Machine-readable electronics designs
Content starts
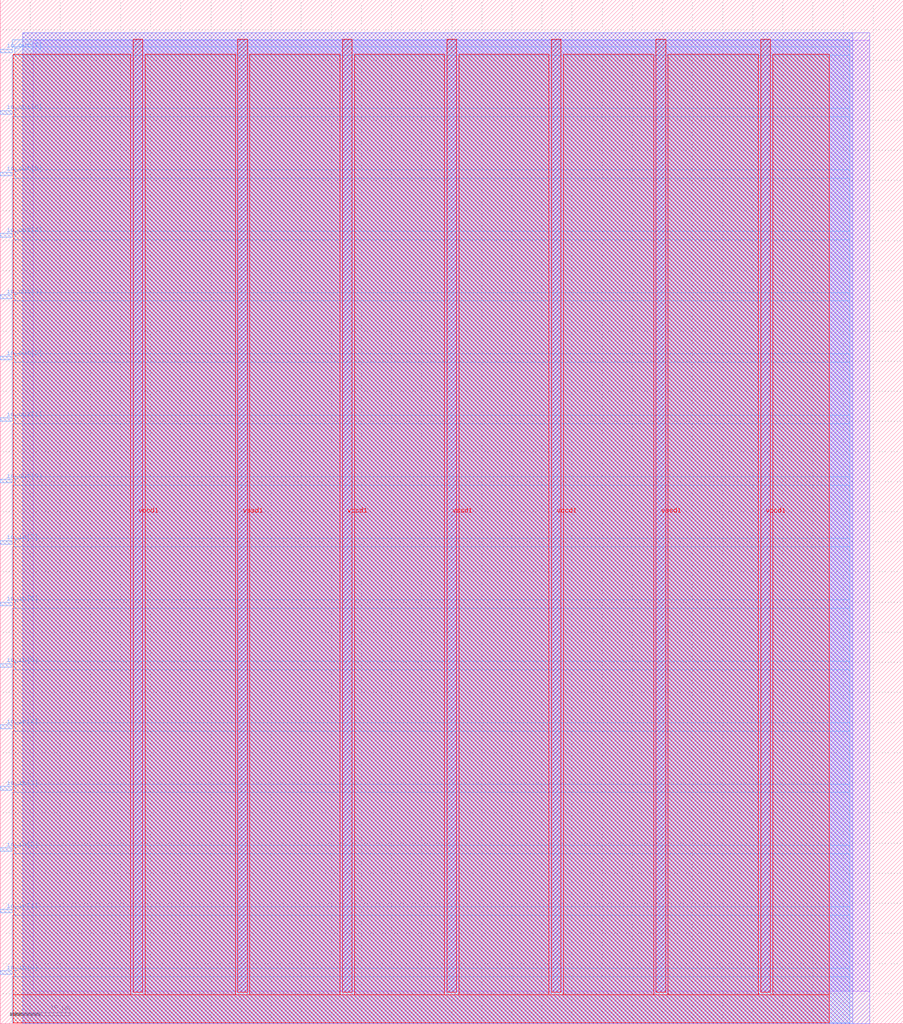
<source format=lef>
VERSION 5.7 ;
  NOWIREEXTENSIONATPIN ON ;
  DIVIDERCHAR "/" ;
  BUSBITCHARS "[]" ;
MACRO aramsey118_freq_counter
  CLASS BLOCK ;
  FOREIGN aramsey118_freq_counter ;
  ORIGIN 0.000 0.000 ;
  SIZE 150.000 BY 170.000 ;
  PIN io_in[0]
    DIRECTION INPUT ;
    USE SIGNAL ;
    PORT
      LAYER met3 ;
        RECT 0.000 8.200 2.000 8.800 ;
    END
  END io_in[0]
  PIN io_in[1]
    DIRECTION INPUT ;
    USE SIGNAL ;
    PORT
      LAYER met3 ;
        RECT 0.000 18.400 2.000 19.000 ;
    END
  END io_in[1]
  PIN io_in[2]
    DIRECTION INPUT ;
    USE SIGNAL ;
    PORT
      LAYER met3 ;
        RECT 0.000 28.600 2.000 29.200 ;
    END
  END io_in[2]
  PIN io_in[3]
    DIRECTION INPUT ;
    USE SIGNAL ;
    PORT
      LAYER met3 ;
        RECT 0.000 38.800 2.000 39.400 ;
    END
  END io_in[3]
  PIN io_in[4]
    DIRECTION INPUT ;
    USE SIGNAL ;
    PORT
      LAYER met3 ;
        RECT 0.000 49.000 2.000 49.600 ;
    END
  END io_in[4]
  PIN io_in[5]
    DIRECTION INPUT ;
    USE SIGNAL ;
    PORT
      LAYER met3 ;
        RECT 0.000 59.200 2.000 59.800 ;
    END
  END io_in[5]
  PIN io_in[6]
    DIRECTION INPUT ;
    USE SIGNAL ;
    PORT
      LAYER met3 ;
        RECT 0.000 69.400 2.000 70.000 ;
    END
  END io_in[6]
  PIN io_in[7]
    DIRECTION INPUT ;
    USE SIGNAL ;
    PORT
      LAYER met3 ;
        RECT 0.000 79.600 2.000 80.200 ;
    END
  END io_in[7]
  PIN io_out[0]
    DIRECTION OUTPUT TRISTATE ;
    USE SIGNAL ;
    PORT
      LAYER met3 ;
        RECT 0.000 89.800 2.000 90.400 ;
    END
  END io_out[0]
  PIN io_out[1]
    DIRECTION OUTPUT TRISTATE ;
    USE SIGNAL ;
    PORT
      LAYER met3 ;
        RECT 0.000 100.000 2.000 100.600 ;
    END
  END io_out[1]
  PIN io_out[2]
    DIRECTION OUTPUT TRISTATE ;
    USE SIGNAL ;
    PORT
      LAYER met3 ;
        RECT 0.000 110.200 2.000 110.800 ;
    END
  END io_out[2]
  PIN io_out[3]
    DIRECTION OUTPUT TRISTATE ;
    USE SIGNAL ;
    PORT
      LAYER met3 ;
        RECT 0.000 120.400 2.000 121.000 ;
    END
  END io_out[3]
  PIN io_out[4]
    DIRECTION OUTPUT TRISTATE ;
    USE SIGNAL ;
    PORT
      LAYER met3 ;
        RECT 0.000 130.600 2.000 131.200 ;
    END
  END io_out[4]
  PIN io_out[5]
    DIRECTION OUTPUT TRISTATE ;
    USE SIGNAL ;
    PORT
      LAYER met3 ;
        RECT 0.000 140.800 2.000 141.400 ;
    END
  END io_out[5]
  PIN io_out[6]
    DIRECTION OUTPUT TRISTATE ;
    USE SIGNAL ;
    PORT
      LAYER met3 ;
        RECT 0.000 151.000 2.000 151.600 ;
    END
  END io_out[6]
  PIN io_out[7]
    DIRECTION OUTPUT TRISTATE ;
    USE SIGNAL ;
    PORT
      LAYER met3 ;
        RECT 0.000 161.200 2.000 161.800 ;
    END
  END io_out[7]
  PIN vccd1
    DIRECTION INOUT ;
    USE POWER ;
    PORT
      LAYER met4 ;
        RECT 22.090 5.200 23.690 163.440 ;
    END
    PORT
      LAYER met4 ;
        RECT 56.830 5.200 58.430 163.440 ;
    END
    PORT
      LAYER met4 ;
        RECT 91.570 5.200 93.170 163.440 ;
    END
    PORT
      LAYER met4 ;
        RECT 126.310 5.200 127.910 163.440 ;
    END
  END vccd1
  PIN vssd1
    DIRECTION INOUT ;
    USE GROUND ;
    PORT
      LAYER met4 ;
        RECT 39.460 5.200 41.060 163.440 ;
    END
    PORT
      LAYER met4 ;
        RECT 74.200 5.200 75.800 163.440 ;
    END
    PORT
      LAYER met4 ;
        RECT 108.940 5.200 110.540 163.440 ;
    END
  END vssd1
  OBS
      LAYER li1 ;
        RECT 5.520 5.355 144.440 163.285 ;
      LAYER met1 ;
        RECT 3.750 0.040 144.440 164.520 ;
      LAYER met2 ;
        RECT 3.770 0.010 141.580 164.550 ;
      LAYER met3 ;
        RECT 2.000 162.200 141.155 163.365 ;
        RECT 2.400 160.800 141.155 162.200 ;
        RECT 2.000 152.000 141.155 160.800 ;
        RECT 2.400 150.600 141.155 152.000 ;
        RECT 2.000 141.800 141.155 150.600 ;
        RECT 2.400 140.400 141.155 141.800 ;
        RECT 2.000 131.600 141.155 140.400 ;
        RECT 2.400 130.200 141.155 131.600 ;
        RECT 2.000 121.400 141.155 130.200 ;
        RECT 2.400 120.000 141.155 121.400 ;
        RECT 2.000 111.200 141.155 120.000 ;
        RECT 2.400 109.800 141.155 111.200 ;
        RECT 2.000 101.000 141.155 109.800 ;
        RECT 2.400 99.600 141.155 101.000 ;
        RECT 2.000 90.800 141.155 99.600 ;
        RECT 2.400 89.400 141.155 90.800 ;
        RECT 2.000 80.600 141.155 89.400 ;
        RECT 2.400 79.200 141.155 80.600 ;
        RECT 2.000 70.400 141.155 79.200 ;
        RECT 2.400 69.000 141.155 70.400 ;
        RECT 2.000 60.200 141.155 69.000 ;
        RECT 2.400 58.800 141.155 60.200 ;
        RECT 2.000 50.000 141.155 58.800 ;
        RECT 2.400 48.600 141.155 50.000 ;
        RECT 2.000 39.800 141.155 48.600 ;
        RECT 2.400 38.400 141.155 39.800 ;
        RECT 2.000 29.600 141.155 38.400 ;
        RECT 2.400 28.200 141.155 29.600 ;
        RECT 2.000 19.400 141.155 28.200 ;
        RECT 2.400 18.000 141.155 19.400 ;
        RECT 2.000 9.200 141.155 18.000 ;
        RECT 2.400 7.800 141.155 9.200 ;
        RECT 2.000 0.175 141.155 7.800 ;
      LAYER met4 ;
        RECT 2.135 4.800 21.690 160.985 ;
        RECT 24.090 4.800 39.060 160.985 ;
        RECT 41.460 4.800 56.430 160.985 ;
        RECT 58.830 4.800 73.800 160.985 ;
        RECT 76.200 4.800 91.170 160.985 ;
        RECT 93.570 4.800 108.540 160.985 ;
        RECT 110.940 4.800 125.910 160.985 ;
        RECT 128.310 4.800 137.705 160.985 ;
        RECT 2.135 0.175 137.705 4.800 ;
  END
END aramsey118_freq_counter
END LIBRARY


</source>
Content ends
> [To do] Return the records above verbatim, leaving out images.

> [The answer]
<source format=lef>
VERSION 5.7 ;
  NOWIREEXTENSIONATPIN ON ;
  DIVIDERCHAR "/" ;
  BUSBITCHARS "[]" ;
MACRO aramsey118_freq_counter
  CLASS BLOCK ;
  FOREIGN aramsey118_freq_counter ;
  ORIGIN 0.000 0.000 ;
  SIZE 150.000 BY 170.000 ;
  PIN io_in[0]
    DIRECTION INPUT ;
    USE SIGNAL ;
    PORT
      LAYER met3 ;
        RECT 0.000 8.200 2.000 8.800 ;
    END
  END io_in[0]
  PIN io_in[1]
    DIRECTION INPUT ;
    USE SIGNAL ;
    PORT
      LAYER met3 ;
        RECT 0.000 18.400 2.000 19.000 ;
    END
  END io_in[1]
  PIN io_in[2]
    DIRECTION INPUT ;
    USE SIGNAL ;
    PORT
      LAYER met3 ;
        RECT 0.000 28.600 2.000 29.200 ;
    END
  END io_in[2]
  PIN io_in[3]
    DIRECTION INPUT ;
    USE SIGNAL ;
    PORT
      LAYER met3 ;
        RECT 0.000 38.800 2.000 39.400 ;
    END
  END io_in[3]
  PIN io_in[4]
    DIRECTION INPUT ;
    USE SIGNAL ;
    PORT
      LAYER met3 ;
        RECT 0.000 49.000 2.000 49.600 ;
    END
  END io_in[4]
  PIN io_in[5]
    DIRECTION INPUT ;
    USE SIGNAL ;
    PORT
      LAYER met3 ;
        RECT 0.000 59.200 2.000 59.800 ;
    END
  END io_in[5]
  PIN io_in[6]
    DIRECTION INPUT ;
    USE SIGNAL ;
    PORT
      LAYER met3 ;
        RECT 0.000 69.400 2.000 70.000 ;
    END
  END io_in[6]
  PIN io_in[7]
    DIRECTION INPUT ;
    USE SIGNAL ;
    PORT
      LAYER met3 ;
        RECT 0.000 79.600 2.000 80.200 ;
    END
  END io_in[7]
  PIN io_out[0]
    DIRECTION OUTPUT TRISTATE ;
    USE SIGNAL ;
    PORT
      LAYER met3 ;
        RECT 0.000 89.800 2.000 90.400 ;
    END
  END io_out[0]
  PIN io_out[1]
    DIRECTION OUTPUT TRISTATE ;
    USE SIGNAL ;
    PORT
      LAYER met3 ;
        RECT 0.000 100.000 2.000 100.600 ;
    END
  END io_out[1]
  PIN io_out[2]
    DIRECTION OUTPUT TRISTATE ;
    USE SIGNAL ;
    PORT
      LAYER met3 ;
        RECT 0.000 110.200 2.000 110.800 ;
    END
  END io_out[2]
  PIN io_out[3]
    DIRECTION OUTPUT TRISTATE ;
    USE SIGNAL ;
    PORT
      LAYER met3 ;
        RECT 0.000 120.400 2.000 121.000 ;
    END
  END io_out[3]
  PIN io_out[4]
    DIRECTION OUTPUT TRISTATE ;
    USE SIGNAL ;
    PORT
      LAYER met3 ;
        RECT 0.000 130.600 2.000 131.200 ;
    END
  END io_out[4]
  PIN io_out[5]
    DIRECTION OUTPUT TRISTATE ;
    USE SIGNAL ;
    PORT
      LAYER met3 ;
        RECT 0.000 140.800 2.000 141.400 ;
    END
  END io_out[5]
  PIN io_out[6]
    DIRECTION OUTPUT TRISTATE ;
    USE SIGNAL ;
    PORT
      LAYER met3 ;
        RECT 0.000 151.000 2.000 151.600 ;
    END
  END io_out[6]
  PIN io_out[7]
    DIRECTION OUTPUT TRISTATE ;
    USE SIGNAL ;
    PORT
      LAYER met3 ;
        RECT 0.000 161.200 2.000 161.800 ;
    END
  END io_out[7]
  PIN vccd1
    DIRECTION INOUT ;
    USE POWER ;
    PORT
      LAYER met4 ;
        RECT 22.090 5.200 23.690 163.440 ;
    END
    PORT
      LAYER met4 ;
        RECT 56.830 5.200 58.430 163.440 ;
    END
    PORT
      LAYER met4 ;
        RECT 91.570 5.200 93.170 163.440 ;
    END
    PORT
      LAYER met4 ;
        RECT 126.310 5.200 127.910 163.440 ;
    END
  END vccd1
  PIN vssd1
    DIRECTION INOUT ;
    USE GROUND ;
    PORT
      LAYER met4 ;
        RECT 39.460 5.200 41.060 163.440 ;
    END
    PORT
      LAYER met4 ;
        RECT 74.200 5.200 75.800 163.440 ;
    END
    PORT
      LAYER met4 ;
        RECT 108.940 5.200 110.540 163.440 ;
    END
  END vssd1
  OBS
      LAYER li1 ;
        RECT 5.520 5.355 144.440 163.285 ;
      LAYER met1 ;
        RECT 3.750 0.040 144.440 164.520 ;
      LAYER met2 ;
        RECT 3.770 0.010 141.580 164.550 ;
      LAYER met3 ;
        RECT 2.000 162.200 141.155 163.365 ;
        RECT 2.400 160.800 141.155 162.200 ;
        RECT 2.000 152.000 141.155 160.800 ;
        RECT 2.400 150.600 141.155 152.000 ;
        RECT 2.000 141.800 141.155 150.600 ;
        RECT 2.400 140.400 141.155 141.800 ;
        RECT 2.000 131.600 141.155 140.400 ;
        RECT 2.400 130.200 141.155 131.600 ;
        RECT 2.000 121.400 141.155 130.200 ;
        RECT 2.400 120.000 141.155 121.400 ;
        RECT 2.000 111.200 141.155 120.000 ;
        RECT 2.400 109.800 141.155 111.200 ;
        RECT 2.000 101.000 141.155 109.800 ;
        RECT 2.400 99.600 141.155 101.000 ;
        RECT 2.000 90.800 141.155 99.600 ;
        RECT 2.400 89.400 141.155 90.800 ;
        RECT 2.000 80.600 141.155 89.400 ;
        RECT 2.400 79.200 141.155 80.600 ;
        RECT 2.000 70.400 141.155 79.200 ;
        RECT 2.400 69.000 141.155 70.400 ;
        RECT 2.000 60.200 141.155 69.000 ;
        RECT 2.400 58.800 141.155 60.200 ;
        RECT 2.000 50.000 141.155 58.800 ;
        RECT 2.400 48.600 141.155 50.000 ;
        RECT 2.000 39.800 141.155 48.600 ;
        RECT 2.400 38.400 141.155 39.800 ;
        RECT 2.000 29.600 141.155 38.400 ;
        RECT 2.400 28.200 141.155 29.600 ;
        RECT 2.000 19.400 141.155 28.200 ;
        RECT 2.400 18.000 141.155 19.400 ;
        RECT 2.000 9.200 141.155 18.000 ;
        RECT 2.400 7.800 141.155 9.200 ;
        RECT 2.000 0.175 141.155 7.800 ;
      LAYER met4 ;
        RECT 2.135 4.800 21.690 160.985 ;
        RECT 24.090 4.800 39.060 160.985 ;
        RECT 41.460 4.800 56.430 160.985 ;
        RECT 58.830 4.800 73.800 160.985 ;
        RECT 76.200 4.800 91.170 160.985 ;
        RECT 93.570 4.800 108.540 160.985 ;
        RECT 110.940 4.800 125.910 160.985 ;
        RECT 128.310 4.800 137.705 160.985 ;
        RECT 2.135 0.175 137.705 4.800 ;
  END
END aramsey118_freq_counter
END LIBRARY


</source>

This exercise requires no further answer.